Langjährige Partnerschaften
Bei den myclimate-Klimaschutzprojekten verlassen wir uns nicht nur auf hochwertige Standards wie den vom WWF und anderen Umweltschutzorganisationen entwickelten Gold Standard oder Plan Vivo. Sondern wir überzeugen uns auch bei unseren langjährigen persönlichen Kontakten und mit Besuchen vor Ort von dem Fortschritt und der Qualität der Projekte.
So beispielsweise das myclimate Projekt in Tansania, das Wälder für die indigene Bevölkerung, Wildtiere und das Klima schützt. Das Projekt sichert die Landrechte der lokalen Einwohner und verstärkt die Umsetzung kommunaler Landnutzungspläne durch Waldschutzaktivitäten. Die dadurch verringerte Abholzung verhindert, dass Treibhausgase in die Atmosphäre freigesetzt werden, und sichert die Lebensraumvernetzung für gefährdete Wildtiere zwischen dem Yaeda-Tal und dem Ngorongoro-Hochland.

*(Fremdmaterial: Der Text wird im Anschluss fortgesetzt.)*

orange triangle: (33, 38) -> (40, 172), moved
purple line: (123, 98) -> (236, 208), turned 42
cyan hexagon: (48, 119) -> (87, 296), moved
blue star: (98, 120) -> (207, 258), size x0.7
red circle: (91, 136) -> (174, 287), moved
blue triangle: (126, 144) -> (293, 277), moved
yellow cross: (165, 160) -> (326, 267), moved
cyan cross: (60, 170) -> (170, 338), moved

Neues Impact-Label «Wirkt. Nachhaltig»
Zusätzlich verzichtet myclimate seit diesem Jahr auf die Begriffe «klimaneutral», «Kompensation» und ähnliches. Als erste gemeinnützige Klimaschutzorganisation im deutschsprachigen Raum bieten wir mit dem neu eingeführten Impact-Label «Wirkt. Nachhaltig» eine angepasste Auszeichnung für den privaten Klimaschutz an.
Klimaschutzmassnahmen erhalten und verstärken
All diese Punkte zeigen: qualitativ hochwertige Klimaschutzprojekte sind möglich und ein wichtiger Bestandteil der globalen Klimastrategie. Davon braucht es mehr. Die Reaktion auf den Artikel darf nicht sein, Klimaschutzmassnahmen herunterzufahren, sondern passende Klimaschutzpartner auszuwählen. Das weltweite Klimaschutzengagement muss nicht nur erhalten, sondern verstärkt werden. Dafür wollen wir unseren Beitrag leisten und mit ganzheitlichen Klimakonzepten unterstützen.